*Required work:* Locate each line in the data below that contains the word "directly", and copy those lines out in full.

*Input:*
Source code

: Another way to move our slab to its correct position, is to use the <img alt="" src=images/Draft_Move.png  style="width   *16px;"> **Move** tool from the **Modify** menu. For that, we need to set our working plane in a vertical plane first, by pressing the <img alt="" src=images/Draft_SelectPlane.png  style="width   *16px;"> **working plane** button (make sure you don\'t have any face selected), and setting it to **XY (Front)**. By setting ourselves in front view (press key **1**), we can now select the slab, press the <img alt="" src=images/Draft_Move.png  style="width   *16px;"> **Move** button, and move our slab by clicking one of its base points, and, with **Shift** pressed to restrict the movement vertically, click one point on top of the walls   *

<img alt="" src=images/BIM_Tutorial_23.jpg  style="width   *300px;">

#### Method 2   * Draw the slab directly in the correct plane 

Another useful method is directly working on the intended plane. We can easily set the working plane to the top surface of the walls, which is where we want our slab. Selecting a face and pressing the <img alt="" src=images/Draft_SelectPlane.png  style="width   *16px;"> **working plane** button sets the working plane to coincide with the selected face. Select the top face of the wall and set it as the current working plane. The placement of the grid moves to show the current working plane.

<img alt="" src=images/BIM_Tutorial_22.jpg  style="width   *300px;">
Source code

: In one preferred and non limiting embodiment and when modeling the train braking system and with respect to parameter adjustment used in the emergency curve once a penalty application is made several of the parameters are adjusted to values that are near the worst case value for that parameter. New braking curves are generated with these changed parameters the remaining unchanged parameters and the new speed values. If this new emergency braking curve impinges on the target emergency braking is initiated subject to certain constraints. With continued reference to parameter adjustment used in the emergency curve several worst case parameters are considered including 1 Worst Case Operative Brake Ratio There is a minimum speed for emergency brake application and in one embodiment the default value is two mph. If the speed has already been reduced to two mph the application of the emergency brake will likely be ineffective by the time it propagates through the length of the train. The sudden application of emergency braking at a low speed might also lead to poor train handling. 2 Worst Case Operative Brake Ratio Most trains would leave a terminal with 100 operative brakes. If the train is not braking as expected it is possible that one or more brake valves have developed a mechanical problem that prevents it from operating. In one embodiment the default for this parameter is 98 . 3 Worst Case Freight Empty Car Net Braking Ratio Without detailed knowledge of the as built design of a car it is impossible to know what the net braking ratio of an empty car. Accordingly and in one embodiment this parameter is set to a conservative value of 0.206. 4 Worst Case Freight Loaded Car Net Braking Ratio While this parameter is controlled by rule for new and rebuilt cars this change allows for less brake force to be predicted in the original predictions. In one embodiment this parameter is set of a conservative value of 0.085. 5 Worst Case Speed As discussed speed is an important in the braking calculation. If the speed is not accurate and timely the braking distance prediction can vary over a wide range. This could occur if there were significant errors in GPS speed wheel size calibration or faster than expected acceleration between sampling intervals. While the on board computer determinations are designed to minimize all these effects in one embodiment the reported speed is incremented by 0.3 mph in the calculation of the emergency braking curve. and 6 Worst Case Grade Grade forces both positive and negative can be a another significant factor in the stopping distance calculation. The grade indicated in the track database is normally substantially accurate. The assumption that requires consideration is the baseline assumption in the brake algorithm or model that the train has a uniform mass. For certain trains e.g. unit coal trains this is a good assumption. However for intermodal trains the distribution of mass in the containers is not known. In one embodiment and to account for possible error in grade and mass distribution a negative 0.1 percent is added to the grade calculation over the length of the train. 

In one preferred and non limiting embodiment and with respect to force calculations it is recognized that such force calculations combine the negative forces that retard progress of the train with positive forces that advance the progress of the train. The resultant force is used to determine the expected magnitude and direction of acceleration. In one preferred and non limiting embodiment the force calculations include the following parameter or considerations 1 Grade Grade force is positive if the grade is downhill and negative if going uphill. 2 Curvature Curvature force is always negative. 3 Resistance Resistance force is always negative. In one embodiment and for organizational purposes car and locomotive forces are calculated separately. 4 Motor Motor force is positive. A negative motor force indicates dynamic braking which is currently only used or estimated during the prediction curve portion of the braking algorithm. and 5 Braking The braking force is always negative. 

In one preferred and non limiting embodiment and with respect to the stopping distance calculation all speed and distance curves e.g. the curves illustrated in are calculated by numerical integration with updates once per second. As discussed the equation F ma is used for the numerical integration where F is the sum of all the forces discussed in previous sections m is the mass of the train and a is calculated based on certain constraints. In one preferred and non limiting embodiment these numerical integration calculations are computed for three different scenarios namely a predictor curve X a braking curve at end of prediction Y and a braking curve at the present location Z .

*Response:*
#### Method 2   * Draw the slab directly in the correct plane 
Another useful method is directly working on the intended plane. We can easily set the working plane to the top surface of the walls, which is where we want our slab. Selecting a face and pressing the <img alt="" src=images/Draft_SelectPlane.png  style="width   *16px;"> **working plane** button sets the working plane to coincide with the selected face. Select the top face of the wall and set it as the current working plane. The placement of the grid moves to show the current working plane.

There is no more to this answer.